Ryu has developed an eight-pitch arsenal that includes a fastball, cutter, and sinker.
“There’s no question about Ryu’s command,” Zwelling said, adding, “He’s throwing pitches that are classified as four-seamers in pitch tracking programs, but there’s movement in his two-seam and sinker. I talked to Pete Walker (Toronto pitching coach) and he said it has to do with the two-seam and sinker.” Walker, who has watched Ryu since 2020, has also noticed that Ryu’s four-seam movement is a little different than last year.
“It’s something he went through earlier in his (major league) career,” Zwelling said. In reality, Ryu threw his sinker a small percentage of the time with the Dodgers. He threw it 15.8% of the time in 2013 and a career-high 24.2% in 2014. However, as Zwelling explains, after his shoulder surgery, he threw it less and less, and by 2020, it had virtually disappeared from his repertoire at 10%.
The sinker is a bit slower than the four-seam, but it provides movement in front of home plate to encourage hitters to miss or swing wildly.
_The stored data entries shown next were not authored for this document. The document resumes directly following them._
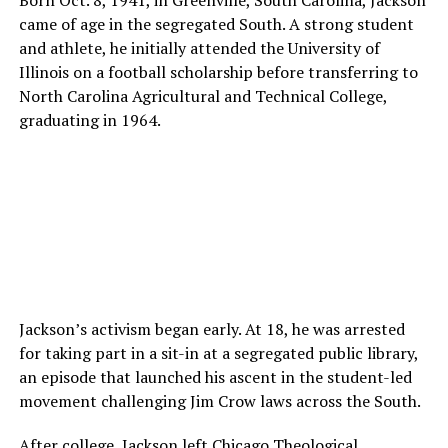
came of age in the segregated South. A strong student
and athlete, he initially attended the University of
Illinois on a football scholarship before transferring to
North Carolina Agricultural and Technical College,
graduating in 1964.
Jackson’s activism began early. At 18, he was arrested
for taking part in a sit-in at a segregated public library,
an episode that launched his ascent in the student-led
movement challenging Jim Crow laws across the South.
After college, Jackson left Chicago Theological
Typically, a lefty’s sinker will curve slightly to the outside of the right-hander’s body at the last second. A good sinker is a borderline pitch that can be used to immobilize hitters, or it can be used to get them to swing and miss.
In fact, Ryu’s tracking data shows that this isn’t just a hunch. In 2022, Ryu’s forearm drop was 21.3 inches, but this year, his forearm drop has decreased and his horizontal movement has increased. It’s about halfway between his old sinker and last year’s fastball.
‘Statcast’ also realized this and started categorizing Ryu’s pitches again on the 28th. Originally, only the fastball, changeup, curveball, and cutter were categorized, but the sinker was also included. Ryu’s fastball has a drop of 22.3 inches (56.6 cm) and a horizontal movement of 12.5 inches (31.8 cm), while his sinker has a drop of 25.3 inches (64.2 cm) and a horizontal movement of 17 inches (43.2 cm). In other words, many of the fastballs caught so far were ‘fake fastballs’.
Ryu Hyun-jin is now a pitcher with five different pitches, and his future performance is expected to be even better ⓒToronto club SNS
Ryu Hyun-jin goes for his fourth win of the season on Sept. 2 against Coors Field ⓒYonhap/AP
“His sinker gives him a really effective option to get away from right-handers and induce ground balls when he needs to save himself in a bad situation,” Zwelling said, “and he’s got a changeup that he can throw with complete efficiency, which gives him a lot of options against right-handers.” The pattern of running away with the sinker, then running away with the changeup, and then falling away, makes it easier for right-handed hitters to get outside pitches.
Once Statcast began categorizing sinkers and four-seamers, Ryu’s average fastball velocity was corrected to 88.5 mph (142.4 km/h). His sinker average is 88 mph (141.6 km/h). The difference in velocity isn’t much, but the movement is subtle enough that it has become a repertoire that opposing hitters are now forced to pay attention to. Ryu is back to being a “five-pitch” pitcher. Maybe in the future, he’ll use his sinker more.